Dilansir dari CNN Indonesia bahwa Gavin O’Connor adalah sosok yang didaulat untuk menulis naskah sekuel soal geng dewa poker online penjahat-penjahat DC itu. Akan tetapi ia disebut-sebut berada di tahap negosiasi untuk menjadi sutradara film yang akan menggandeng Will Smith dan juga Jared Leto sebagai bintangnya.

Proses Penggarapan

Film spin-off dari Harley Quinn ini dikabarkan tengah memasuki proses penggarapan.
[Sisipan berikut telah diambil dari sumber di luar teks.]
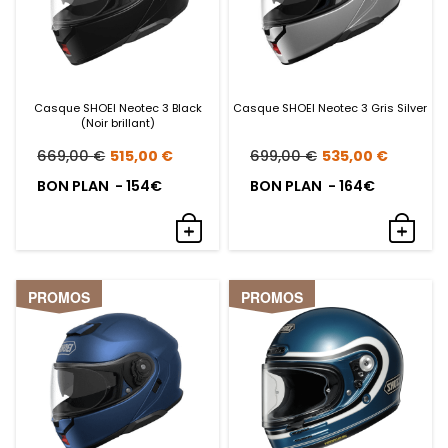
Casque SHOEI Neotec 3 Black
Casque SHOEI Neotec 3 Gris Silver
(Noir brillant)
Le
Le
Le
Le
669,00
€
515,00
€
699,00
€
535,00
€
prix
prix
prix
prix
BON PLAN - 154€
BON PLAN - 164€
initial
actuel
initial
actue
était :
est :
était :
est :
669,00 €.
515,00 €.
699,00 €.
535,0
PROMOS
PROMOS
Setelah Cathy Yan mengonfirmasi bahwa dirinya resmi menjadi sutradara dari film ini, ia berhasil menjadi sutradara Asia perempuan pertama di dunia superhero milik DC.

Seperti yang telah disebutkan di atas bahwa kemungkinan proses produksinya bersama dengan pemeran Harley Quinn, Margott Robbie akan dimulai tahun ini dan kemungkinan akan dimulai bulan September 2018.

Cathy Yan sendiri adalah penulis skenario, sutradara serta produser film. Sebelumnya ia juga pernah bekerja sebagai seorang reporter untuk Wall Street Journal yang ada di New York, Beijing dan Hong Kong sebelum dirinya beralih ke dunia pembuatan film. Yan pun pernah menjadi penulis naskah sekaligus sutradara dari film yang berdurasi pendek, Dead Pigs. Wanita bertalenta ini memulai debutnya di Shanghai.

Alur cerita yang dibawa di dalam film Harley Quinn ini dikabarkan akan berfokus pada sosok Harley Quinn dan juga teman-temannya satu gank dan semuanya perempuan.

Namun sampai saat ini belum ada konfirmasi tentang karakter apa saja yang bakal turut meramaikan film Harley Quinn ini. Akan tetapi ada rumor yang mengatakan bahwa karakter Black Canary dan Poison Ivy bakal tampil di film ini.

Keterlibatan Yan sebagai sutradara perempuan ini pasalnya tak lepas dari pengaruh Robbie yang menginginkan keterlibatan talent perempuan di dalam film yang dibintanginya itu. Lebih-lebih lagi film spin off ini juga diproduksi oleh rumah produksi miliknya yakni LuckyChap Entertainment.